Just over a year in, and debate still rages about the coalition government’s approach to reducing the UK deficit. Is it, as the Chancellor would have us believe, a necessary strategy in order to maintain the confidence of international monetary markets and the IMF, or, as Ed Balls would contend, is it Tory dogma getting in the way of a more subtle approach that would result in a less harsh impact?
Unemployment figures announced this week were more positive than anticipated, though certain parts of the country, including areas of the North West, have been disproportionately affected by the early public expenditure cuts.
Inflation appears to have peaked, and although still higher than the Bank of England’s Monetary Policy Committee would like, anything between 3-4% is likely to allow interest rates to be kept low. Forecasts on growth vary greatly, though again the Chancellor will be cheered that, even on the opposition benches, few now believe that the economy will go back into recession. The dreaded ‘double-dip’, most predict, has been avoided.
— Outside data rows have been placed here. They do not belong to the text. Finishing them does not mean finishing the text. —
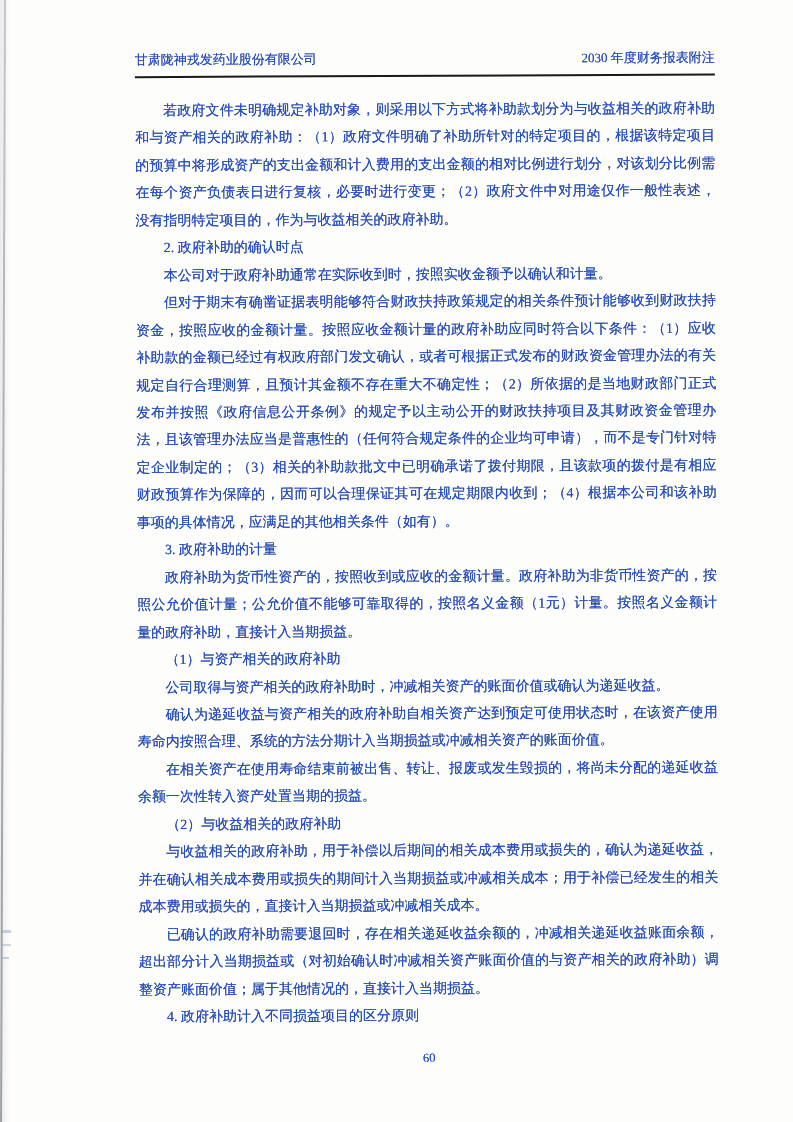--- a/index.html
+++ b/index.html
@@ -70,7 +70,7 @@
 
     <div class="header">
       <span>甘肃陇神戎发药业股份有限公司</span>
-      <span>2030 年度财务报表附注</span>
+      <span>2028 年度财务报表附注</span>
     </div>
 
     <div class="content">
Why then the lack of confidence, and the odd hint from within government circles (though not, it has to be said from the occupant of 11 Downing Street) of a possible change in direction?
Trade Union agitation and planned public sector strikes are never welcomed by any government, but they would hardly force a change of economic policy nowadays, and the polls indicate an acceptance by the majority that, generally, both the Prime Minister and the Chancellor are performing well.
Could it be that the lack of confidence in growth is what is causing some alarm? A lack of money supply, with the banks still clearly failing to deliver on promises they made on the issue of lending to small businesses, is continuing to stymie growth in the private sector, so what can be done to stimulate some activity, and kick start a tangible recovery?
The coalition have proved in a number of areas, most recently on penal reform and health, that they are well capable of a U-turn if they think it is electorally pragmatic. On the economy, though, George Osborne appears robust in his ‘Plan A’ approach.
I think it highly unlikely that Osborne will relent on his public spending cuts. Where he could go though, if he was minded, was into the taxation arena. A clear signal that the 50% rate was to go sooner rather than later would certainly cheer his own backbenchers, and entrepreneurs.
His nemesis the Shadow Chancellor, has also suggested an initiative which would most certainly be greeted with enthusiasm by retailers – a return to 17.5% VAT, at least until those growth figures begin to look healthier. The fact that Ed Balls suggested this probably means unlikely government adoption, but it is certainly worth consideration.
I guess that Osborne will sit tight until the Autumn, but if those growth forecasts don’t start to improve I’m expecting, if not a fully blown ‘Plan B’, at least a ‘Plan A- Plus’.